There are many deal-breaker level tradeoffs to consider when evaluating GSS. But in the end, it works well for Artsy and is so easy to setup and maintain that those tradeoffs may be worth it for you as well. We encountered three big issues when trying to implement GSS.
- You can no longer have admin only or user specific search results since you just get back public search results.
- Updates to search results take around a week or two.
- The ranking logic is magical and non-inspectable or modifiable.
It is important to remember that Google doesn't understand your business. It just wants to provide relevant results to people who come to Google, but people likely come to your site for a different reason. Google's pagerank considers the entire internet of links towards you. This causes some results that are really good globally to be bad for a site specific search. For example, at Artsy, our highest value pages are Artist pages which convert best for our key metrics. Our editorial pages, while nice are our lowest value pages and convert poorly. Google tends to highlight the editorial pages which have many inbound links. We have hacked around this by bumping up artist pages in results but it isn't ideal. Sometimes this works out favorably such as in the Banksy result below (one of our top searches). While SOLR give us artists who may be a misspelling of 'Banksy', GSS gives preferable result set with a mix of editorial content about Banksy and related categories.
Getting the most out of Google Site Search
First, make sure Google indexes your site. Google Site Search merely searches Google's index of your public site. This may highlight issues with indexing that you may want to fix such as improving page titles, descriptions or adding helpful meta information.
Google Site Search JSON API
The most important next step is to use the JSON API instead of letting Google render the results for you. GSS looks like Google Search (with some theming options). Google-style UI in your site is both conceptually and visually jarring to your users. Your designer may eventually want to move some things around so you might as well just start by rendering the results yourself.

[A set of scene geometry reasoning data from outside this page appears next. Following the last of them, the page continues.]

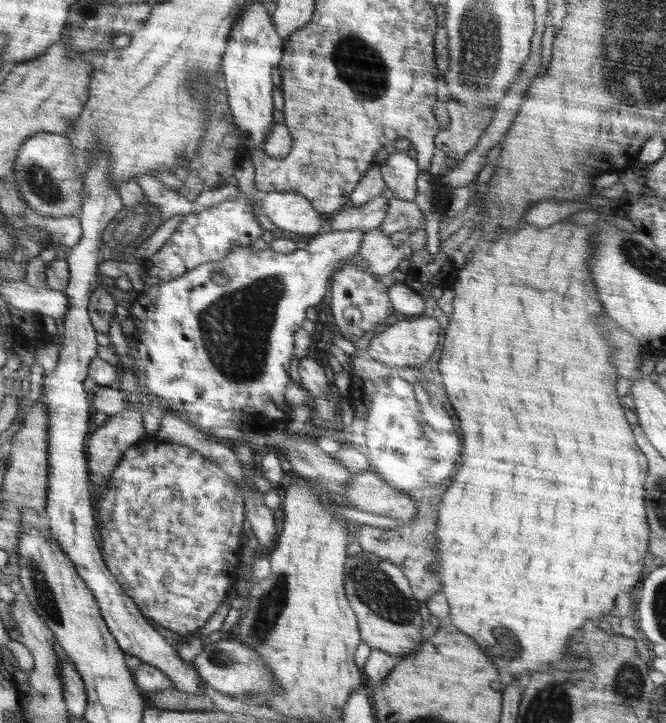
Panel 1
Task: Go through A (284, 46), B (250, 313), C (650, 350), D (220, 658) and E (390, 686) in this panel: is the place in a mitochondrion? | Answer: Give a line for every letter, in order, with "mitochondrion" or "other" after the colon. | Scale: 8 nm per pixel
A: other
B: mitochondrion
C: other
D: mitochondrion
E: other

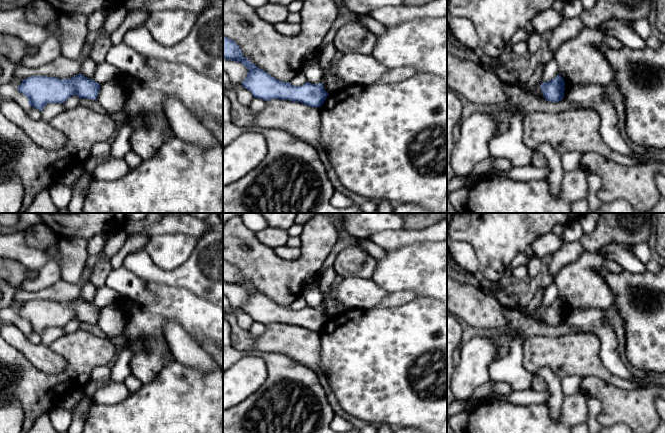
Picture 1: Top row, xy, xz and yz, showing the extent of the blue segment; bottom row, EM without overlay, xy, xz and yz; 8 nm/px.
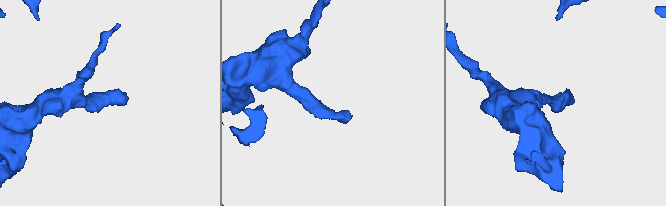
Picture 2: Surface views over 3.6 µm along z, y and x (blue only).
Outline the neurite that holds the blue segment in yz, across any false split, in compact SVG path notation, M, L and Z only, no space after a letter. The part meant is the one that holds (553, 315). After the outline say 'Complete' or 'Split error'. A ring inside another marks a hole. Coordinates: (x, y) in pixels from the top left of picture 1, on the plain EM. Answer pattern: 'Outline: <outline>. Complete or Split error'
Outline: M558 298L549 306L543 306L540 310L545 324L558 326L564 322L564 303Z. Complete

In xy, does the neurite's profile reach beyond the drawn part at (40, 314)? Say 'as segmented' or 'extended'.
as segmented

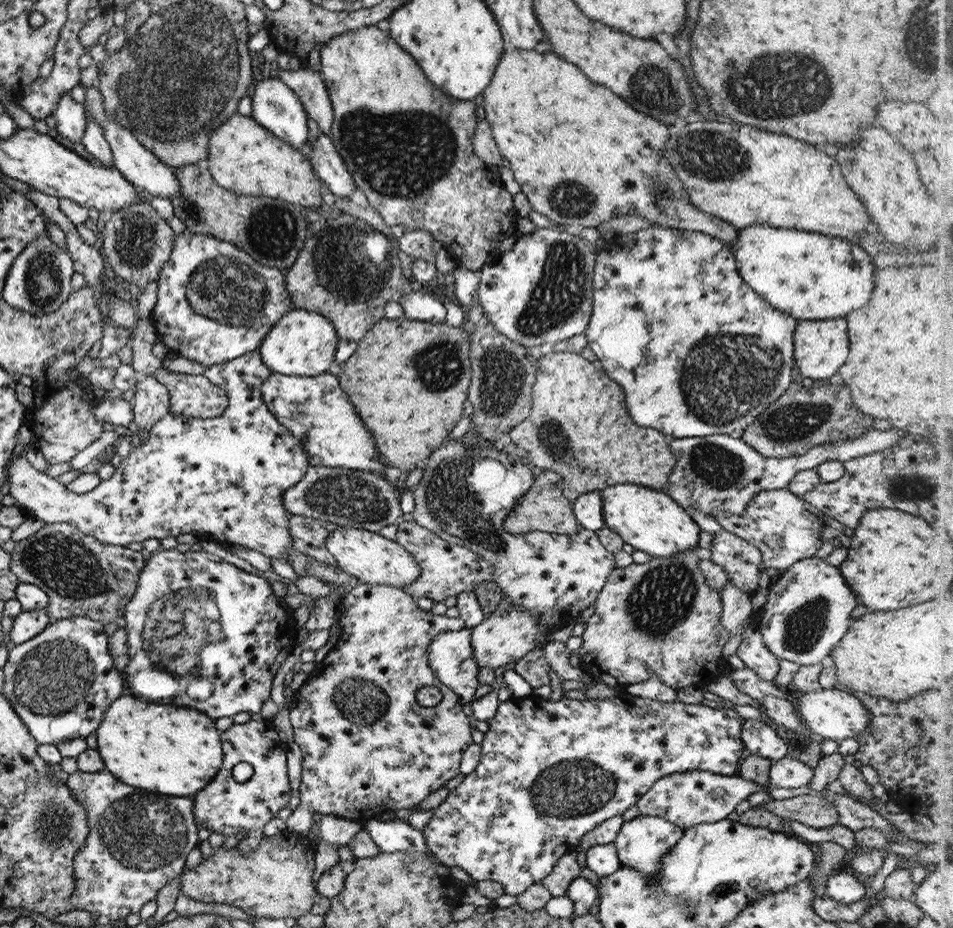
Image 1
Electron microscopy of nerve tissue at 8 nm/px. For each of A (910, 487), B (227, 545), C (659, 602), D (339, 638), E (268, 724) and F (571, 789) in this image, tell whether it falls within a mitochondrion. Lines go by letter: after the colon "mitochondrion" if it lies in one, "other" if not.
A: mitochondrion
B: other
C: mitochondrion
D: other
E: other
F: mitochondrion

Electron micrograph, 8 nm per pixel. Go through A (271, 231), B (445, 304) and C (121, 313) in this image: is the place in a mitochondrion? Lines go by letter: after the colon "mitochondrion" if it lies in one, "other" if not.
A: mitochondrion
B: other
C: mitochondrion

In addition to these visual issues, GSS displays your page title, description and image intended for search engine result pages. This information should be changed to be more appropriate to people who are already on your site. See below where we compare a customized Google Site Search page with our own rendered version. We make the results more appropriate to Artsy by changing the order of results, cleaning up page titles and using visual layout.
The GSS JSON API is not your custom API with a connection to your database but you can make it work like one. You no longer get back nicely structured data allowing you to know if the entity is say, an artist or an artwork. You just get back urls and their meta tags. The key to getting good data out of the GSS API is to use a custom Facebook Open Graph implementation (custom og:type) and other custom meta tags.
Note how Banksy appears in a different layout from Articles above. For artist pages, we use a custom OG type called 'artsyinc:artist' which tell us which layout to use when displaying the result. We then include additional data like "og:nationality", "og:birthyear" etc if we need extra information. In addition to improving our layout, this makes Artsy more semantic.
Evaluating Search Changes
In addition to doing internal testing and sending to friends, we used usertesting.org to get a wider spectrum of users. This proved valuable just to see how real people phrase queries. For us, an art site, queries differ between art specialists and people new to art. Being able to see both gave us insights such as making search results more visual than textual.
Overall we were surprised at how well Google Site Search worked for us, a specialized art site. Given our level of customization it is impossible tell that we use it. We will see how well GSS plays out long term but so far, we have improved the search experience on Artsy while making it more semantic in the process. I only wish we had considered GSS a valid option earlier.